■ **TASK ITEM**: Repeat precisely the span of lines below that opens with the line containing "hfov_deg: 106.1" and closes with the line containing "exposure_s: 1/4469", both included.

■ **THE RECORDS**:
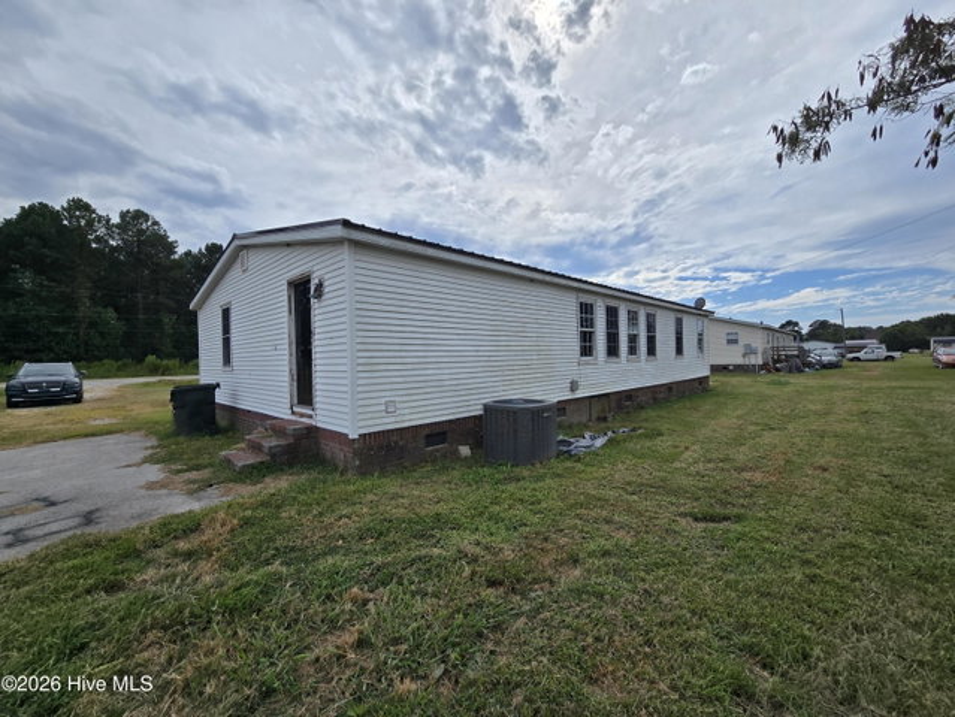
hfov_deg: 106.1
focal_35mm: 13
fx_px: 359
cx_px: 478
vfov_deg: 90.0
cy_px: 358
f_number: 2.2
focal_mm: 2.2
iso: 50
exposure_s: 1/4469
==
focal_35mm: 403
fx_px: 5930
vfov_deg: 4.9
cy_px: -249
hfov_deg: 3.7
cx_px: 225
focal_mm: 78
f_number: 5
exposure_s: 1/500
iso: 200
...
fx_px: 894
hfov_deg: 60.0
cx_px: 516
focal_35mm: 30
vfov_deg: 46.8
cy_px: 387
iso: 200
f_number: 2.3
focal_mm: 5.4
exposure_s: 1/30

■ **FINISHED TASK**:
hfov_deg: 106.1
focal_35mm: 13
fx_px: 359
cx_px: 478
vfov_deg: 90.0
cy_px: 358
f_number: 2.2
focal_mm: 2.2
iso: 50
exposure_s: 1/4469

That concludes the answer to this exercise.